Although, if we do assume that hv
is causing the blue screen, then I would probably think that it's something to do with the TSC hiding code.
I fixed that. I reduced the RAM and eventually it worked fine.
The computer should have less than 64GB of RAM.
I increased the RAM of the previously working physical machine to 64GB and then the same BSOD (CLOCK_WATCHDOG_TIMEOUT) happened.
I fixed that.
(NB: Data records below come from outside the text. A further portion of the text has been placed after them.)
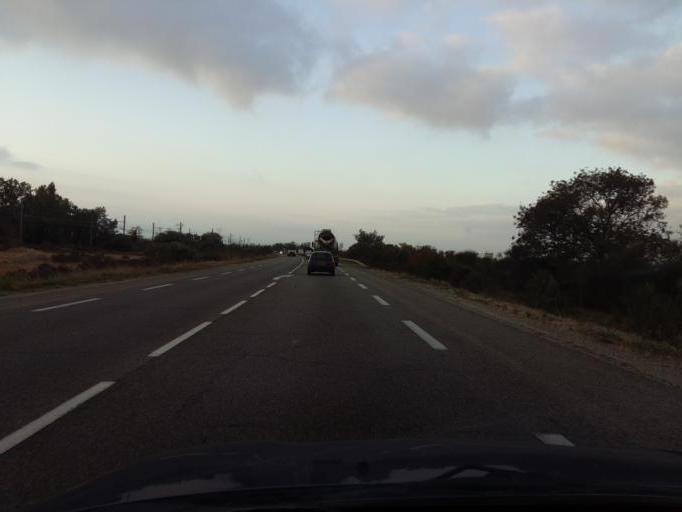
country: FR
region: Provence-Alpes-Cote d'Azur
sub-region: Departement des Bouches-du-Rhone
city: Istres
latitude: 43.5519
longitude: 4.9583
I reduced the RAM and eventually it worked fine.
The computer should have less than 64GB of RAM.
I increased the RAM of the previously working physical machine to 64GB and then the same BSOD (CLOCK_WATCHDOG_TIMEOUT) happened.
Ah okay. Maybe increase this?
Now I increased that and the problem is solved, thank you so much.
I did not make any code changes except for ept_pd_count = 512
The code works fine on the virtual machine and one physical machine
But for another physical machine, I can't call "hv::for_each_cpu([]() {hv::test();});" from um.exe, which causes BSOD
They have the same Windows Version 20H2.
I think there might be a issue with my CPU, because it happened two times(CLOCK_WATCHDOG_TIMEOUT) when I didn't have hv on.
Could it be that hv executed some instructions that caused the problem to recur OR there're some bugs in hv? I have no idea.